You’re a woman. You know this. And you are ugly. You know this too. You used to be able to hide it, but now the demand is there and everyone serving food or chatting on a break or talking about your gender should refer to you as such. And you really expect that to just work? Look at your barrel-broad shoulders. Your creeping shadow of facial hair as night falls. Try not to look below your belt. And you expect people to call you she? You don’t fit. You monster.
Happy birthday. You sit with the pills you have been waiting for over two years. You hope they will fix the horror of your own naked flesh. Nothing else has yet.
You’re in the rainstorm which failed to kill Edinburgh’s first Trans Pride.
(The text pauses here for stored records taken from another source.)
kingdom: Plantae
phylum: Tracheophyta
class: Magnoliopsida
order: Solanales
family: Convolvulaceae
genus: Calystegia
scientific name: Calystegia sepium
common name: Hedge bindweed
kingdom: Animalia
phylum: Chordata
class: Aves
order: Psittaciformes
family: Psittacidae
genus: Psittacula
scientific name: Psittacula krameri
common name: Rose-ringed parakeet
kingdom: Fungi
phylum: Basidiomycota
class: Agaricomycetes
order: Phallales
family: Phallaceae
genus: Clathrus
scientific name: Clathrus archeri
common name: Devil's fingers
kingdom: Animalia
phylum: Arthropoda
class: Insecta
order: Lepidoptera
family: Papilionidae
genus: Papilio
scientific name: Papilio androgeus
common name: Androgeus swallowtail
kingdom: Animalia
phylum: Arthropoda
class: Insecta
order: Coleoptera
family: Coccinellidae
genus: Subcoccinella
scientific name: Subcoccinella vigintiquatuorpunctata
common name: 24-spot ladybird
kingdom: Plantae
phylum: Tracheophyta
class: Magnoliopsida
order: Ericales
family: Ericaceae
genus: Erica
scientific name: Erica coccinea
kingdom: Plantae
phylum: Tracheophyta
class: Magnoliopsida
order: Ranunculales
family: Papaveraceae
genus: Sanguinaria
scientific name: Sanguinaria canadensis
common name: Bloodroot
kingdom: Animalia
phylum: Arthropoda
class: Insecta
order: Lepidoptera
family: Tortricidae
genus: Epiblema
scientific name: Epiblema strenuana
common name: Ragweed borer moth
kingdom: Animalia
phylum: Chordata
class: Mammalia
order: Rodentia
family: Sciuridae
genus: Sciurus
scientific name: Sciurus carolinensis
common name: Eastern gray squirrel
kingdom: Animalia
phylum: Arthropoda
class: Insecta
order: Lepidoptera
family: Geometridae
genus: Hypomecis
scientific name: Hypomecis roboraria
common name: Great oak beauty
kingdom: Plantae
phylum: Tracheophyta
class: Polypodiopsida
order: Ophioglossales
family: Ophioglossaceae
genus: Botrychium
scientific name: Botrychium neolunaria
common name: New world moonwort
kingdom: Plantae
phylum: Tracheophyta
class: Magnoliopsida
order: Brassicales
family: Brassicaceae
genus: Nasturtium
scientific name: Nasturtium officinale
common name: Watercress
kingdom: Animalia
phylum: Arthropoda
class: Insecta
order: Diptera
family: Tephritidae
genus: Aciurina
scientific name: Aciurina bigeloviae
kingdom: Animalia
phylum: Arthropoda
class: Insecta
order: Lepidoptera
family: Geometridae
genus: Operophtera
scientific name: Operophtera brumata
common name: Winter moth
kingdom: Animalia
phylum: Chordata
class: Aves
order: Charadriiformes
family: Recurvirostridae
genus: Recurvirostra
You wear a beautiful dress and makeup. Finally surrounded by others with the same experience, you talk with them into the night. You make friends, join networks, you glow and draw them to you- power. More than that- community. You are not alone. After the pride events you see all of them are safe on their way home before making your way back home only to run into another group that haven’t stopped rolling yet and getting Chinese food and being so effervescently queer and proud together.
You are suddenly not so sure that you are aromantic. You’ve been hanging out with this girl a few times for the last few weeks she is there in your head. Is this a crush? It’s hard to tell after four years of running from relationships.
This must be a crush. You look forward to seeing her on the train home from seeing her. Is this how this works? Can this be how it works? How will you manage to mess it up this time? You should run.
On your first date you two go to see Bohemian Rhapsody, possibly the gayest thing it’s possible to do in Shibuya at that time. You can’t stop grinning like an idiot as Queen plays and you try to sneakily hold her hand under the seat-arm between you.
After the movie, the two of you get lunch at a restaurant that seems much fancier than it is. Talking with her in the no-borders way that happens with queer folk you realise something. Previous relationships never worked because you were being loved as a man to a woman. And that is a far cry from lesbian relationship.
Maybe you don’t need to keep running. Because you’ve told yourself you shouldn’t date, or that you don’t feel romantic. You waited for the crushing break to come, to feel the fuzzy warmth of new romance wilt like an orchid in the path of a flamethrower. It never comes. And in her arms you rest without fear of this break, or fear sex, or expectations. You two are together and for once your rabbit heart slows as it’s nervous twitch subsides.
Maybe you will always feel like a monster. But the bits that shot through your heart and crippled you have changed. You are different. You have learned to love yourself as sexy, strong and well-dressed. Because you made yourself this way. Sometimes you still choke and gag on your own dysphoria. But finally you are a monster ready to use this darkness, the power you learned just to survive, the experience you gained and the people you have helped. You exist. You are a woman. You will not be denied, not by yourself and not by anyone else. And you’ve finally learned to stop running from the mistakes the boy you lived as made.
It takes blood and tears, tearing down yourself and rebuilding brick by brick. And that’s why I have Pride. That’s why we need Pride. To show anyone else who feels like this that they are not alone. That they can be powerful and most of all real.
Happy LGBTQ+ history month everyone. Don’t let it just be this month. Carry Pride with you and remember that it is an essential part of you, and all of us.